→ What is expected
Without the pictures, restate all of the data below word for word.
◇ ◇ ◇ ◇
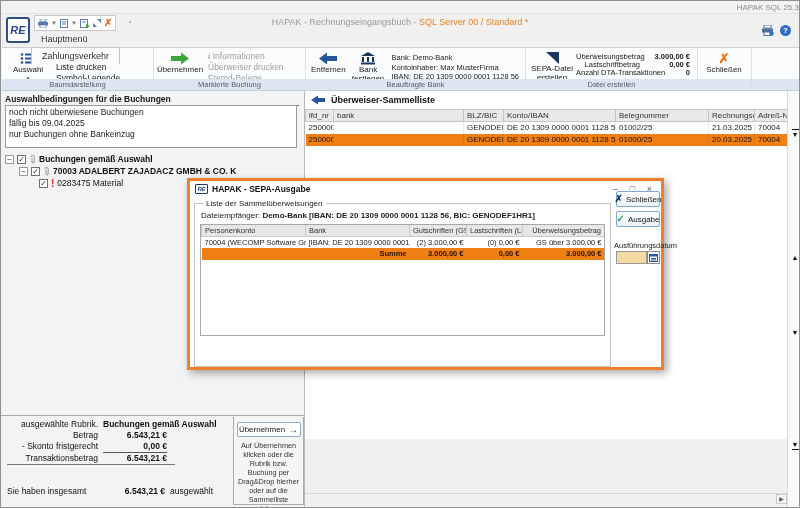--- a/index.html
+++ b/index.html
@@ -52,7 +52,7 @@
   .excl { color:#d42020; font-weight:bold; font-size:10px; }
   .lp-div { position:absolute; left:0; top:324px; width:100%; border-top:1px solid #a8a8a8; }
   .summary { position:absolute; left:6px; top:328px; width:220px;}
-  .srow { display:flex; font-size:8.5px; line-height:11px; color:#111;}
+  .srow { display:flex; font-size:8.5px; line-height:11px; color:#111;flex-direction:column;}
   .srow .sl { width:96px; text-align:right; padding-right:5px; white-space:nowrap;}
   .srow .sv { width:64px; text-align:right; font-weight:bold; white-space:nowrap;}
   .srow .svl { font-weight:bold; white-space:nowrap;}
◇ ◇ ◇ ◇
→ Answer box
--- a/index.html
+++ b/index.html
@@ -52,7 +52,7 @@
   .excl { color:#d42020; font-weight:bold; font-size:10px; }
   .lp-div { position:absolute; left:0; top:324px; width:100%; border-top:1px solid #a8a8a8; }
   .summary { position:absolute; left:6px; top:328px; width:220px;}
-  .srow { display:flex; font-size:8.5px; line-height:11px; color:#111;}
+  .srow { display:flex; font-size:8.5px; line-height:11px; color:#111;flex-direction:column;}
   .srow .sl { width:96px; text-align:right; padding-right:5px; white-space:nowrap;}
   .srow .sv { width:64px; text-align:right; font-weight:bold; white-space:nowrap;}
   .srow .svl { font-weight:bold; white-space:nowrap;}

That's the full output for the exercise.